В время моей краткой беседы – через переводчика – с Богдановым я едва не стал причиной скандала. Когда генерал сообщил, что мы немедленно полетим в Москву, я попросил его позволить мне остаться со своими людьми. Тогда он спросил, видел ли я Москву, и я не могу понять, что заставило меня ответить так, как я ответил. Возможно, меня охватило отчаяние. Как бы там ни было, я сказал, что не имел такого удовольствия, но тогда, в декабре 1941 года, я находился в двадцати пяти километрах от нее, однако, к сожалению, не смог попасть туда. Когда переводчик перевел мой ответ, то по лицам офицеров можно было заметить, что они боятся вспышки гнева генерала в ответ на мой сарказм. Однако победа настроила его на благодушный лад, и все закончилось хорошо: он велел переводчику сказать мне, что, хоть немцам в 1941 году и сопутствовала удача, с тех пор она повернулась лицом к Красной армии. Я помалкивал. Под конец русские учли мой довод, что мы пришли сюда без вещей, и отправили нас к нашим людям».

------------------------

## Письменное задание A
Согласно отрывку, на каком расстоянии от Москвы находился рассказчик в декабре 1941 года?
## Письменное задание B
Напишите продолжение отрывка о беседе с генералом Богдановым, начав сразу после его последнего предложения.
Приведённые далее записи с отрывком не связаны.

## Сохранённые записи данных

------------------------

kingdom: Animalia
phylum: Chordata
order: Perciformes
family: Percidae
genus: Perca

------------------------

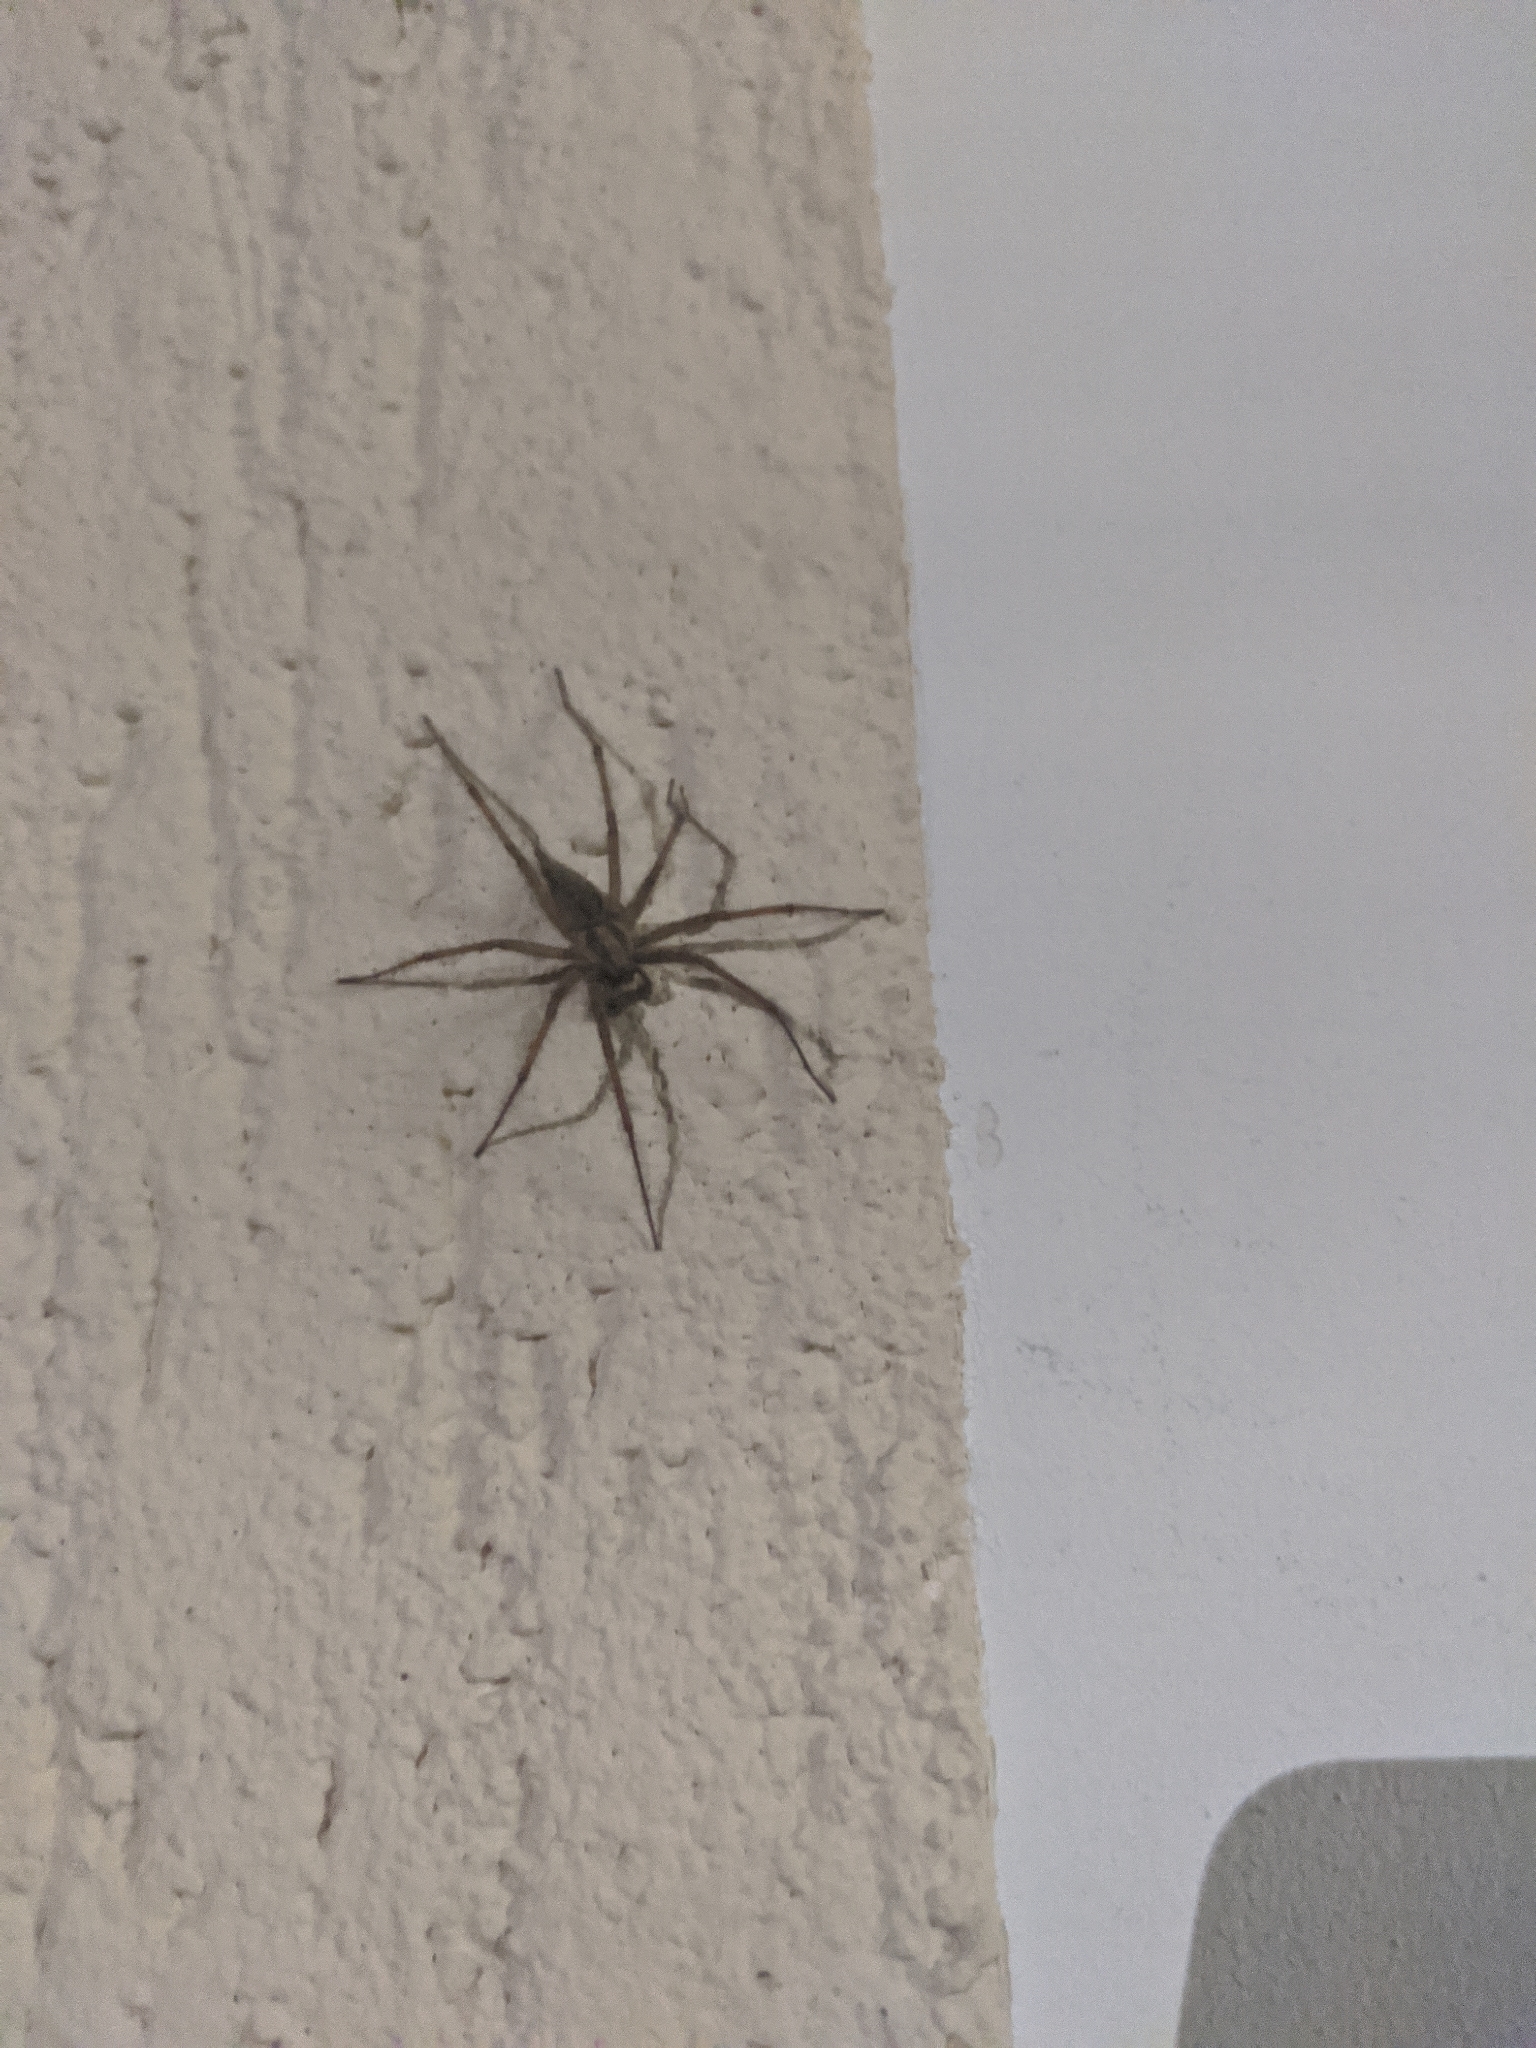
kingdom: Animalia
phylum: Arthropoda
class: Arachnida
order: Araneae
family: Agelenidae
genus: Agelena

------------------------

## Письменный ответ A
В двадцати пяти километрах от Москвы.

## Письменный ответ B
Я привел столь длинную цитату Волермана не только потому, что она позволяет взглянуть на жизнь русских офицеров за рубежом, но в основном потому, что она отражает точку зрения высшего немецкого офицера, который столь рьяно принимал участие в войне и был согласен с этой войной Гитлера и со всем, что она с собой несла. И этот человек считал себя вправе высмеивать советскую «культуру» и подвергать сомнению боевые достоинства Красной армии! Определенно, Волерман не кто иной, как нацистский негодяй; тем не менее он был – и до сих пор остается – добропорядочным немцем: отсюда следует, что слово «осознание» попросту отсутствует в его словаре. Можно также задаться вопросом, действительно ли такая хваленая способность немцев, и в особенности берлинцев, как умение собраться с силами, дабы, не переводя дыхания и без особых внутренних переживаний, восстановить порядок и заново обустроить собственную жизнь, – действительно ли все это является той самой немецкой добродетелью, о которой так часто трубят, или, быть может, все это скорее указывает на отсутствие осознания собственной вины и на желание возложить ее на других, чтобы снова жить беззаботной жизнью.
Глава 13. Примазавшиеся к режиму без режима
В 1945 году мало кто из немцев имел реальное представление о том, каким образом на них обрушилась такая беда и почему весь их мир лежал вокруг них в руинах. И тут типична реакция берлинского библиотекаря, Аннелиз Х., которая 22 апреля 1945 года начала вести дневник, когда обстоятельства стали на пути занятий ее любимой профессией.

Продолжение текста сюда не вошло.